-- DIRECTIVE --
Could you copy the material again, starting at the line that contains "reference entry 9,07,49." and ending at the end of the material, with "established procedure" substituted for "standing procedure" and everything else unchanged? Leave the pictures out.

-- INPUT --
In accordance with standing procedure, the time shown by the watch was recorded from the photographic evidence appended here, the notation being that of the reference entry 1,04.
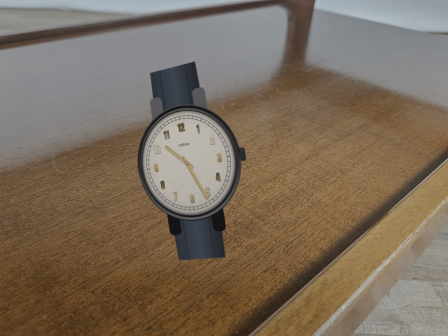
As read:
10,26
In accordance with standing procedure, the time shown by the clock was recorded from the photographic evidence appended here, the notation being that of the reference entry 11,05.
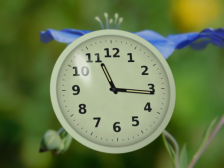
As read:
11,16
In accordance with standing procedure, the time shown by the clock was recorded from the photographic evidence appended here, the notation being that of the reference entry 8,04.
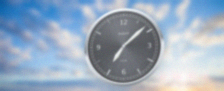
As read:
7,08
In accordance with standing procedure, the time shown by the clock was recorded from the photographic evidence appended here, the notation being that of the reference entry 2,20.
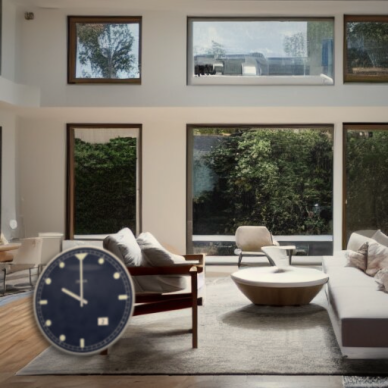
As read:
10,00
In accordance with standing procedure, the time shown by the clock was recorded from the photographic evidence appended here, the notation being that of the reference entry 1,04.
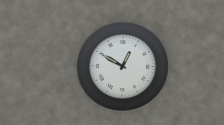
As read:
12,50
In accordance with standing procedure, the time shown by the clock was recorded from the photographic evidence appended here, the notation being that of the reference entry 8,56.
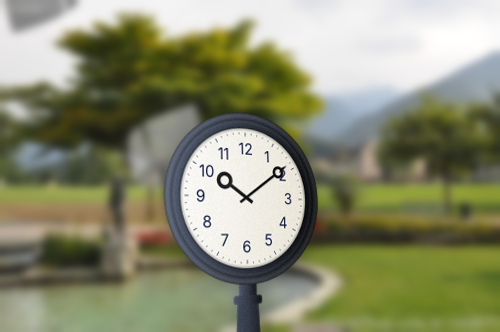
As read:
10,09
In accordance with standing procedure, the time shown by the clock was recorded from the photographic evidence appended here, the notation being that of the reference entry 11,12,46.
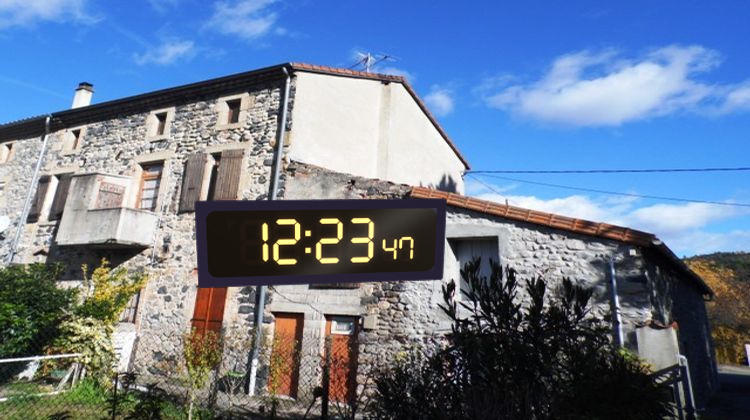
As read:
12,23,47
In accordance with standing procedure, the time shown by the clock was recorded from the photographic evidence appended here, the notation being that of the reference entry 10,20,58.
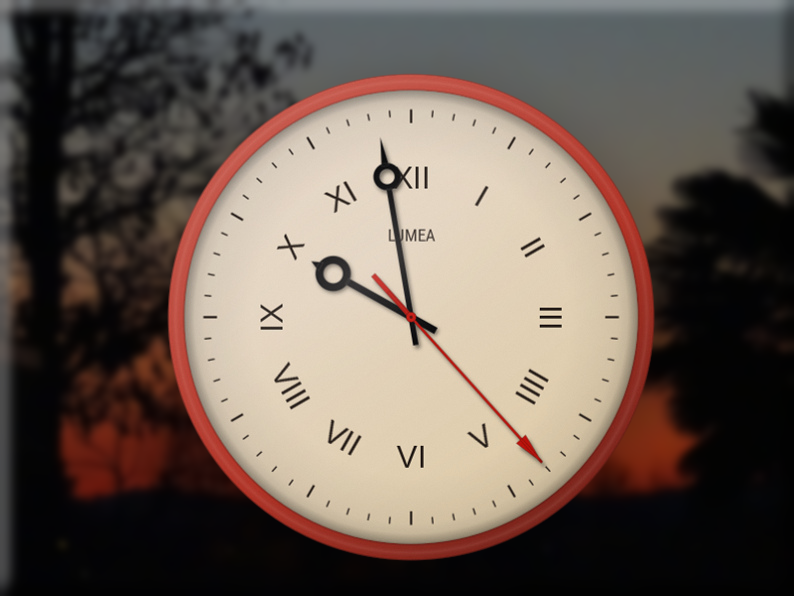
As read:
9,58,23
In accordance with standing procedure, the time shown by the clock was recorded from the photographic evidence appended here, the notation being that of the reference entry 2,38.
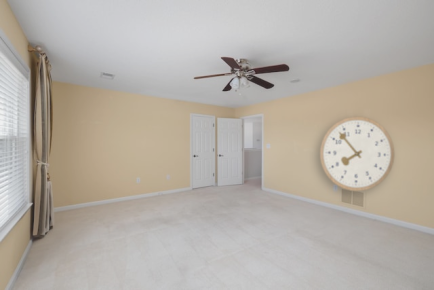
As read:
7,53
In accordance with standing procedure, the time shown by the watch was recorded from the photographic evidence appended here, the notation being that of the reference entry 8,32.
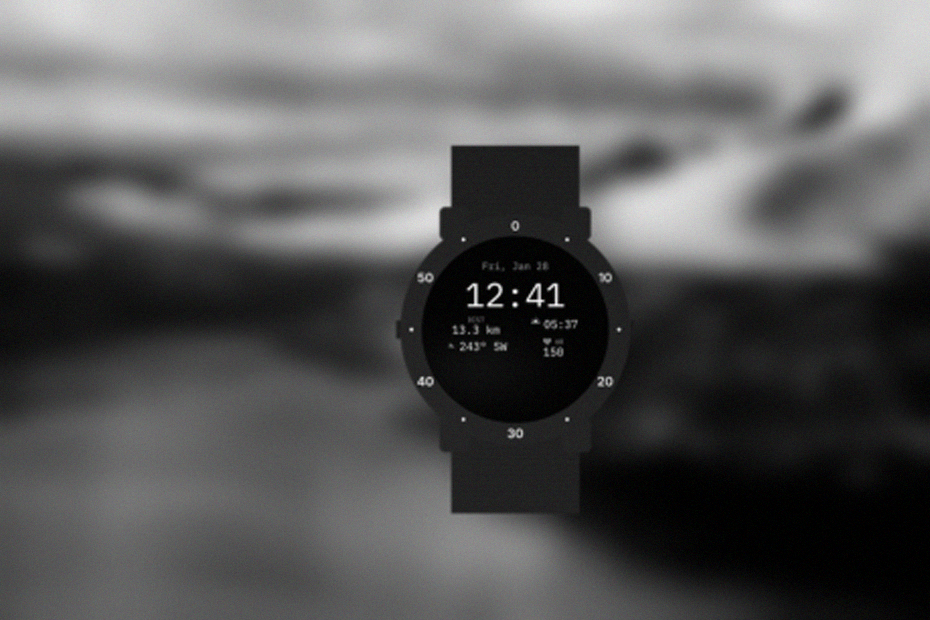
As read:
12,41
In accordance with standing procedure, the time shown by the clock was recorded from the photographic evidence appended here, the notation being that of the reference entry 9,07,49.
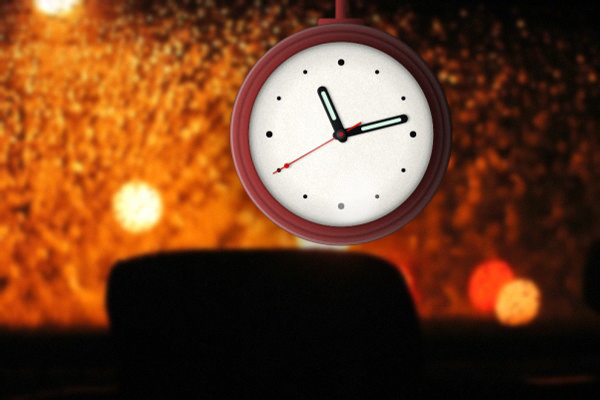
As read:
11,12,40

-- FINISHED TASK --
In accordance with established procedure, the time shown by the clock was recorded from the photographic evidence appended here, the notation being that of the reference entry 9,07,49.
As read:
11,12,40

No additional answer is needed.